Agilent Cary 630 FTIR Pharmacopoeia compliance

Significance of the Topic

The identification and quality control of pharmaceutical substances are critical to ensure patient safety and regulatory compliance. Fourier transform infrared (FTIR) spectroscopy is widely used for rapid, non-destructive analysis and meets standardized criteria in multiple pharmacopoeial compendia.

Objectives and Study Overview

This study evaluates the compliance of the Agilent Cary 630 FTIR spectrometer against performance requirements specified in the United States, European, Japanese, Chinese, Indian and International Pharmacopoeias. Tests focus on resolution, frequency accuracy, reproducibility and identification of model compounds.

Methodology and Workflow

A dedicated Microlab PC method was configured to collect spectra at 4 cm⁻¹ resolution using triangular apodization, no zero filling and a 30 s acquisition (74 co-added scans). A 38 µm NIST-traceable polystyrene film was measured in transmission mode for resolution and accuracy tests. Identification studies used reference spectra of furosemide and caffeine from the International Pharmacopoeia, acquired via DRIFT or ATR techniques.

Instrumentation Used

• Agilent Cary 630 FTIR spectrometer with interchangeable transmission, DRIFT and ATR sampling modules
• Microlab PC software, compliant with 21 CFR Part 11 for data integrity and audit trails
• Automated IQ/OQ qualification software for routine performance verification

Main Results and Discussion

The Cary 630 FTIR exceeded pharmacopoeial specifications: frequency accuracy was 2–10× tighter than limits; resolution tests passed all criteria with margins (e.g. >0.43 AU and >25 %T vs. required >0.33 AU and >18 %T); reproducibility Δ%T and Δcm⁻¹ were well below thresholds. Spectral identification of furosemide and caffeine showed excellent agreement in band positions, confirming reliable compound verification regardless of sampling mode.
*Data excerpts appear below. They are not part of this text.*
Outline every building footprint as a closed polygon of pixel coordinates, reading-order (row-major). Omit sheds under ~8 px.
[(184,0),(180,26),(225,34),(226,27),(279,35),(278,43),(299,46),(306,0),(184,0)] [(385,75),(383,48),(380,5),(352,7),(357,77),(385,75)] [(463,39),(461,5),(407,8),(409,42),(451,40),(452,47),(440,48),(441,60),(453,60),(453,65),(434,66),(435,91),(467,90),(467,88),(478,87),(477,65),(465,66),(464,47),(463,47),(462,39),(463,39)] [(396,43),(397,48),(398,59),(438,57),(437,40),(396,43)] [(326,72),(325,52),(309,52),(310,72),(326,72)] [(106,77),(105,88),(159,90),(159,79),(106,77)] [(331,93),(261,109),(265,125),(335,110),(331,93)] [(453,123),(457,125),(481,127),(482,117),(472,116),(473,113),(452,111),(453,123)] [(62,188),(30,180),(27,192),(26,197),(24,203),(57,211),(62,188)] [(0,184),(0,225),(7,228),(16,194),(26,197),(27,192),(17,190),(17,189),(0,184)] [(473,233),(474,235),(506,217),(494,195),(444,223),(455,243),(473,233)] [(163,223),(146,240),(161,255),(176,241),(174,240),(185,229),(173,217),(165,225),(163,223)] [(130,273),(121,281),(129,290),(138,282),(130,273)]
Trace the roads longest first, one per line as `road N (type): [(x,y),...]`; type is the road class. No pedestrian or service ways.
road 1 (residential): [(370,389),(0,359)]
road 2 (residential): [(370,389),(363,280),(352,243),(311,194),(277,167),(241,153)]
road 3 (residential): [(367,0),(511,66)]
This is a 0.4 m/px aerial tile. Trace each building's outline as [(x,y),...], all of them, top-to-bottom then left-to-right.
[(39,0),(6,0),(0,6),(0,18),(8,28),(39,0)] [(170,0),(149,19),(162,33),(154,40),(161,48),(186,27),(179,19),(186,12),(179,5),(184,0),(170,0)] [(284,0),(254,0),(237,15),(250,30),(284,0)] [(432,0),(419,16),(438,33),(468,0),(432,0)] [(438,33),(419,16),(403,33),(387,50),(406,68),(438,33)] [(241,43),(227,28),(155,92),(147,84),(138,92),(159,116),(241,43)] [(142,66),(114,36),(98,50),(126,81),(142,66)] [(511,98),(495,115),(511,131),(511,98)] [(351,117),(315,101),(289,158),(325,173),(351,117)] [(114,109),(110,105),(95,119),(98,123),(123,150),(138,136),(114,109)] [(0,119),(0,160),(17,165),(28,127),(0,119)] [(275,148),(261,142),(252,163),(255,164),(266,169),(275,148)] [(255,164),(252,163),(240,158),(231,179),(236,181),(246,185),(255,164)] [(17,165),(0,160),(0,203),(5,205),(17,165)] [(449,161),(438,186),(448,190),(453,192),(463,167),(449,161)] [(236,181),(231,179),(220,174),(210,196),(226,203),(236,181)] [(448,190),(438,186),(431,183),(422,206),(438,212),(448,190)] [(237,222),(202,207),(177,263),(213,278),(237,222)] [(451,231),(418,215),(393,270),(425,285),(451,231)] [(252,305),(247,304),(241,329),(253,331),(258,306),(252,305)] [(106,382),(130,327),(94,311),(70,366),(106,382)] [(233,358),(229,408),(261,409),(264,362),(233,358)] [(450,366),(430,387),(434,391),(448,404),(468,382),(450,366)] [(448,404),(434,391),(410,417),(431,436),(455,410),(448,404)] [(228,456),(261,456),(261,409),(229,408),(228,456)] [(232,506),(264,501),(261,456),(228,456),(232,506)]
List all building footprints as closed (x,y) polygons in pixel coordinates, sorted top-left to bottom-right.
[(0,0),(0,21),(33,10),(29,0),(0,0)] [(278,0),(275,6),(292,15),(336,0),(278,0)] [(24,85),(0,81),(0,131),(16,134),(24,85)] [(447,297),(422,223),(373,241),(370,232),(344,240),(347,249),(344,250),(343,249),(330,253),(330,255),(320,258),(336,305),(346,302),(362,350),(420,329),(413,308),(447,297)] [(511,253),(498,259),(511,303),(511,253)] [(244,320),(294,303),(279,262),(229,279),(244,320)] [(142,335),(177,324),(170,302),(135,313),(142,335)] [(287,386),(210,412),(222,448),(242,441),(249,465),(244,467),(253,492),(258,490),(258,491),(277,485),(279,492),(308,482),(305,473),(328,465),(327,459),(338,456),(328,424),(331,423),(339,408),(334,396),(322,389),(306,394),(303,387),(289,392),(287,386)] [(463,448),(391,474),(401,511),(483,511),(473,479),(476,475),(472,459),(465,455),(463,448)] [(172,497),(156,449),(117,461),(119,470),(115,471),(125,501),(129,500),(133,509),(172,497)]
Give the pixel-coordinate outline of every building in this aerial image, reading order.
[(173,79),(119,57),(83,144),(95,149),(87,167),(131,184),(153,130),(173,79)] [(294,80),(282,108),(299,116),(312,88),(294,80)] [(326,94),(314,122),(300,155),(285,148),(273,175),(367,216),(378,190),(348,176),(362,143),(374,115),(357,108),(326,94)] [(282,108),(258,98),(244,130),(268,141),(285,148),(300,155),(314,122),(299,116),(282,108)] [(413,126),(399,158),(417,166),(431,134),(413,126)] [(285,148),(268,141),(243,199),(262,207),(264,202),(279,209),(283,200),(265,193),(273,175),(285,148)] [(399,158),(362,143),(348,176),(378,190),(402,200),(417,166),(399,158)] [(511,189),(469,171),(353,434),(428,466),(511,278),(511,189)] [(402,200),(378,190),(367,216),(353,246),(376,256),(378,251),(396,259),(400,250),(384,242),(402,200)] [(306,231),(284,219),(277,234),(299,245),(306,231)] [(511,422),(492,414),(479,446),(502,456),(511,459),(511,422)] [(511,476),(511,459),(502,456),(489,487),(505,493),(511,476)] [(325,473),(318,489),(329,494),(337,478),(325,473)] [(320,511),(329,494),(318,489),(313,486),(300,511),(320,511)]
Benefits and Practical Applications

The combined features of compact footprint, rugged design and user-friendly, regulation-compliant software make the Cary 630 FTIR ideal for high-throughput pharmaceutical quality control. Automated qualification routines reduce downtime, and multiple sampling options simplify routine identification workflows.

Future Trends and Opportunities

Ongoing developments may include integration of real-time process analytical technology (PAT), advanced chemometric and machine learning algorithms for spectral interpretation, and expanded online connectivity for remote monitoring and data management in GMP environments.

Conclusion

The Agilent Cary 630 FTIR fully meets or surpasses the performance specifications of major global pharmacopoeias. Its robust hardware, comprehensive software suite and versatile sampling capabilities support accurate, efficient pharmaceutical identification and quality control.

References

1. Higgins F., Seelenbinder J. Agilent Cary 630 FTIR Pharmacopoeia Compliance. Agilent Technologies Application Note, November 2011, Publication No. 5990-9379EN.
2. Pharmaceutical Technology Europe. FTIR Identification. September 2011, pp. 87–88.